PatchSiren

PatchSiren cyber security CVE debrief

CVE-2026-11531 imvks786 CVE debrief

A SQL injection vulnerability has been discovered in the student_management_system up to version 9599b560ad3c3b83e75d328b76bedcd489ef1f46. The vulnerability affects an unknown function of the file admin/admin_login.php of the Administrator Login Endpoint. An attacker can manipulate the argument a_usr/a_pwd to inject malicious SQL code, allowing for remote exploitation. The exploit has been publicly released and may be used for attacks.
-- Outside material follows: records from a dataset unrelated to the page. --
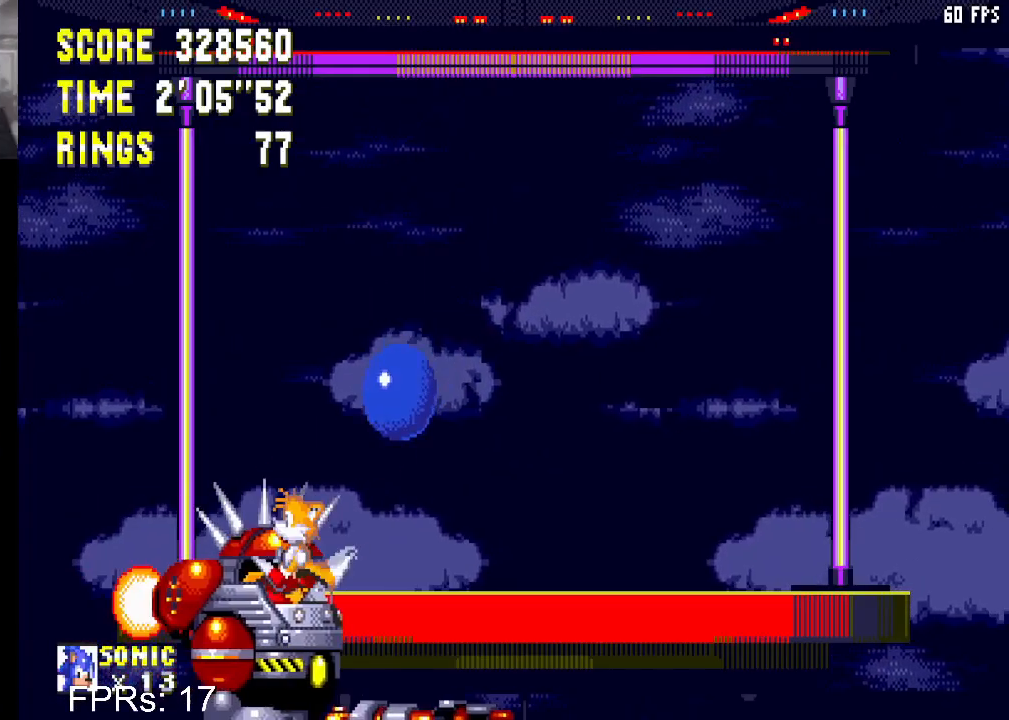
{"buttons": [], "left_stick": "center", "right_stick": "center", "events": [[50, "CROSS", "down"], [350, "CROSS", "up"]]}
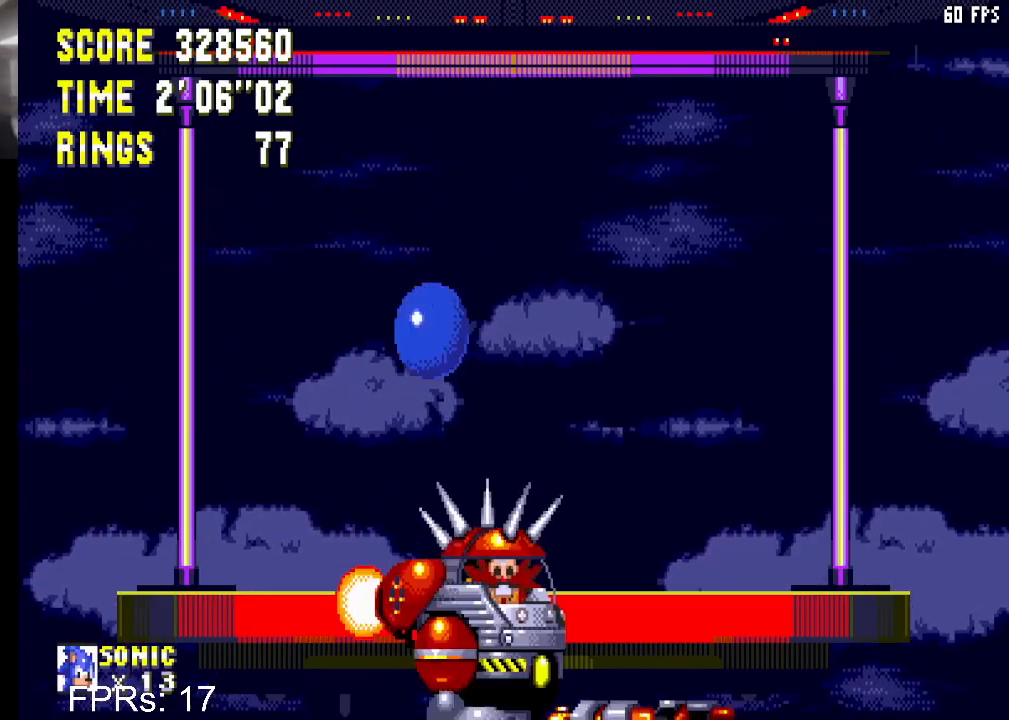
{"buttons": [], "left_stick": "center", "right_stick": "center", "events": []}
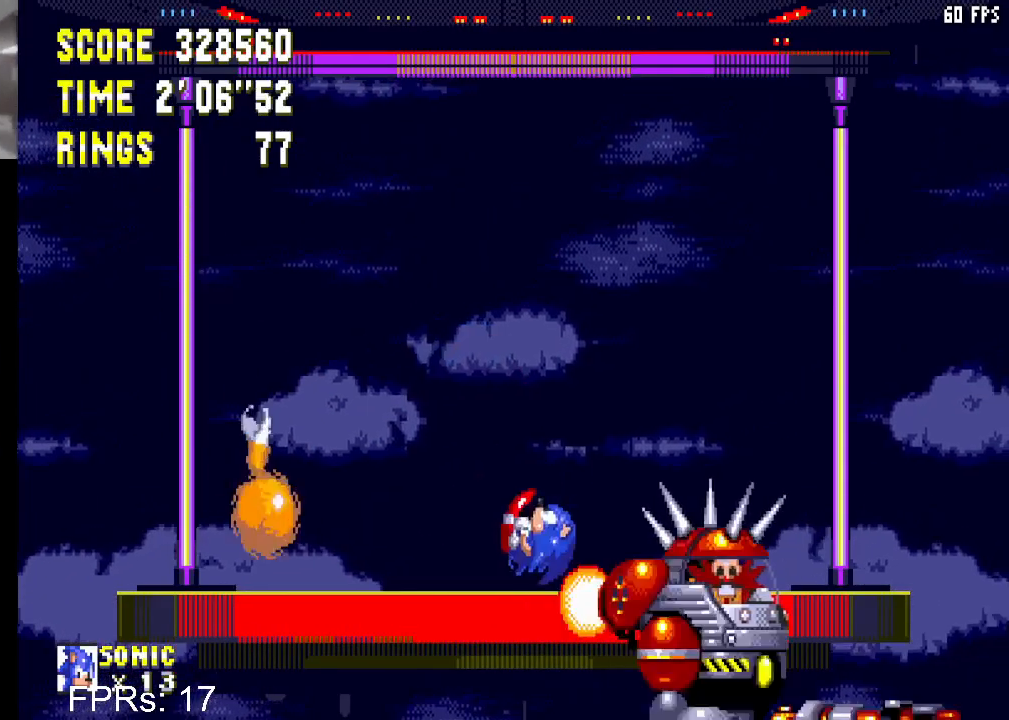
{"buttons": ["DPAD_LEFT"], "left_stick": "center", "right_stick": "center", "events": [[17, "CROSS", "down"], [67, "CROSS", "up"], [67, "DPAD_RIGHT", "down"], [417, "CROSS", "down"], [417, "DPAD_RIGHT", "up"], [500, "CROSS", "up"], [500, "DPAD_LEFT", "down"]]}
The product adopts a rolling release strategy, making it difficult to specify affected or updated versions.

Vendor
imvks786
Product
student_management_system
CVSS
MEDIUM 5.5
CISA KEV
Not listed in stored evidence
Original CVE published
2026-06-08
Original CVE updated
2026-06-09
Advisory published
2026-06-08
Advisory updated
2026-06-09

Who should care

Administrators and users of the student_management_system up to version 9599b560ad3c3b83e75d328b76bedcd489ef1f46 should be aware of this vulnerability and take necessary precautions to prevent exploitation.

Technical summary

The vulnerability has a CVSS score of 5.5 and a severity of MEDIUM. It can be exploited remotely, and the attack vector is NETWORK. The vulnerability is caused by a lack of proper input validation in the admin/admin_login.php file, allowing an attacker to inject malicious SQL code.

Defensive priority

MEDIUM

Recommended defensive actions

  • Update to the latest version of the student_management_system, if available.
  • Implement proper input validation and sanitization in the admin/admin_login.php file.
  • Use prepared statements to prevent SQL injection attacks.
  • Monitor the system for suspicious activity and implement additional security measures as needed.

Evidence notes

The vulnerability was discovered and reported to the project, but a response has not been received yet. The exploit has been publicly released, and the product's rolling release strategy makes it challenging to determine affected or updated versions.

Official resources

CVE-2026-11531 was published on 2026-06-08T17:16:40.200Z and modified on 2026-06-09T17:17:01.527Z.